If V volts are measured across a resistance of R ohms in a circuit carrying a current of I amperes, V=IR. At a certain instant, the voltage is 250 and is increasing at a rate of 4 volts/min, while the current is 0.5 AMP and is increasing at a rate of 0.01 amp/min. Find the rate of change of the resistance at that moment.

To find the rate of change of resistance, we need to apply the chain rule of differentiation as the resistance depends on both voltage and current.

Given:
V = 250 volts (voltage)
dV/dt = 4 volts/min (rate of change of voltage)
I = 0.5 amperes (current)
dI/dt = 0.01 amp/min (rate of change of current)

The relationship between voltage (V), current (I), and resistance (R) is given by Ohm's Law: V = IR.

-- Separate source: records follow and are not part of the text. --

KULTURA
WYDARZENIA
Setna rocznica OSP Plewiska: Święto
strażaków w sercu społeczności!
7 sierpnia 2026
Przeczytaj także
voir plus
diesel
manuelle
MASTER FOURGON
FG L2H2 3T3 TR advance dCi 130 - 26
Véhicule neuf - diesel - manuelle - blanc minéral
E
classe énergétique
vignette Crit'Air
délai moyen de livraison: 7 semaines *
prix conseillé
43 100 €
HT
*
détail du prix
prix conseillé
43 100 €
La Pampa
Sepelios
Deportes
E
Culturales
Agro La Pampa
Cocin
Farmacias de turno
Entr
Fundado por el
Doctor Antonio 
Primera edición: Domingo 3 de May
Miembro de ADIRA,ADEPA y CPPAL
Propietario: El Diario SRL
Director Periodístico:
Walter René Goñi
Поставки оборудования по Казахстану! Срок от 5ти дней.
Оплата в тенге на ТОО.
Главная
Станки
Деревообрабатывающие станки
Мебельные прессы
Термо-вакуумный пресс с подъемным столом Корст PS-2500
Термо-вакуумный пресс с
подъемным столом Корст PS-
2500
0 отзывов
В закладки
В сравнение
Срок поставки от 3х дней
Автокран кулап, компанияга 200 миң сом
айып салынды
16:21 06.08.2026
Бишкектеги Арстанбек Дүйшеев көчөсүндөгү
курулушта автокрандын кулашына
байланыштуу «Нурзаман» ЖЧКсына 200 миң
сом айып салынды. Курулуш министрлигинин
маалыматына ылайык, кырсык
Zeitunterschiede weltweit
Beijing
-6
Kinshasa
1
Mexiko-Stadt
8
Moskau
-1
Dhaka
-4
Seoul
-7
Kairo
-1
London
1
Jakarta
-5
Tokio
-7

Differentiating both sides with respect to time (t), we get:
dV/dt = d(I*R)/dt

Using the product rule, the derivative of I*R with respect to time is:
d(I*R)/dt = dI/dt * R + I * dR/dt

We can rearrange the equation to solve for dR/dt, which represents the rate of change of resistance:
dR/dt = (dV/dt - dI/dt * R) / I

Substituting the given values, we get:
dR/dt = (4 - 0.01 * R) / 0.5

So, at that moment, the rate of change of resistance is given by (4 - 0.01 * R) / 0.5.